* Goal of the exercise
In the records below, find each line holding the word "across" and copy it.

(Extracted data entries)
*** Begin section ***

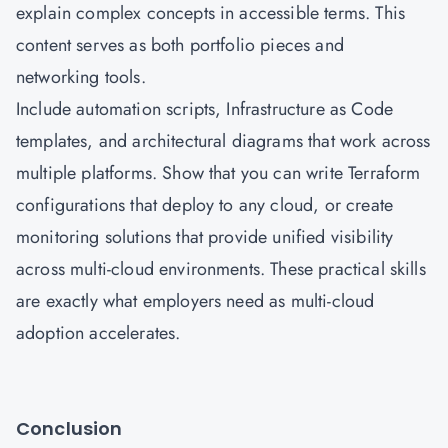
explain complex concepts in accessible terms. This
content serves as both portfolio pieces and
networking tools.
Include automation scripts, Infrastructure as Code
templates, and architectural diagrams that work across
multiple platforms. Show that you can write Terraform
configurations that deploy to any cloud, or create
monitoring solutions that provide unified visibility
across multi-cloud environments. These practical skills
are exactly what employers need as multi-cloud
adoption accelerates.
Conclusion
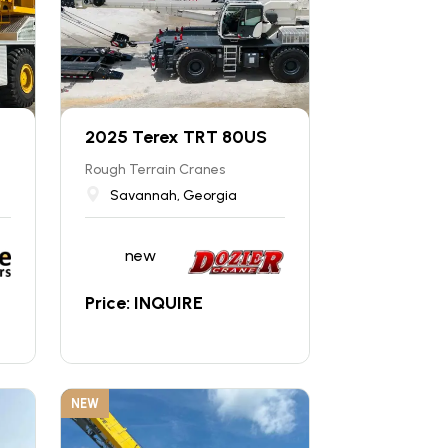
2025 Terex TRT 80US
Rough Terrain Cranes
Savannah, Georgia
new
Price: INQUIRE
NEW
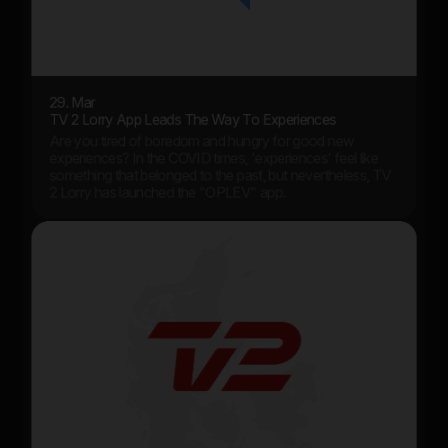
29. Mar
TV 2 Lorry App Leads The Way To Experiences
Are you tired of boredom and hungry for good new
experiences? In the COVID times, 'experiences' feel like
something that belonged to the past, but nevertheless, TV
2 Lorry has launched the "OPLEV" app.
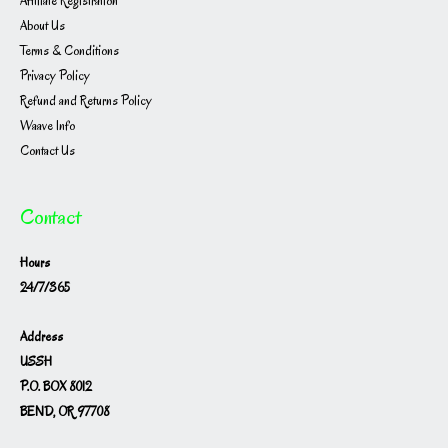
Affiliate Registration
About Us
Terms & Conditions
Privacy Policy
Refund and Returns Policy
Waave Info
Contact Us
Contact
Hours
24/7/365
Address
USSH
P.O. BOX 8012
BEND, OR 97708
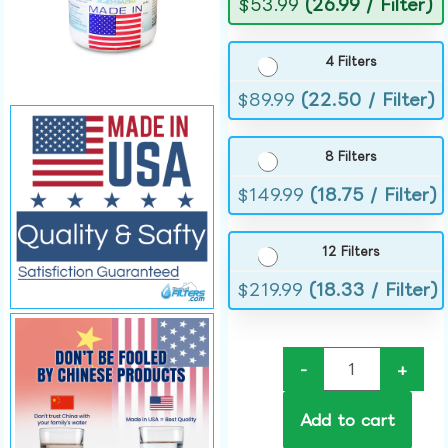
$
53.99
(26.99 / Filter)
4 Filters
$
89.99
(22.50 / Filter)
8 Filters
$
149.99
(18.75 / Filter)
12 Filters
$
219.99
(18.33 / Filter)
-
+
Add to cart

*** End section ***

* Response
templates, and architectural diagrams that work across
across multi-cloud environments. These practical skills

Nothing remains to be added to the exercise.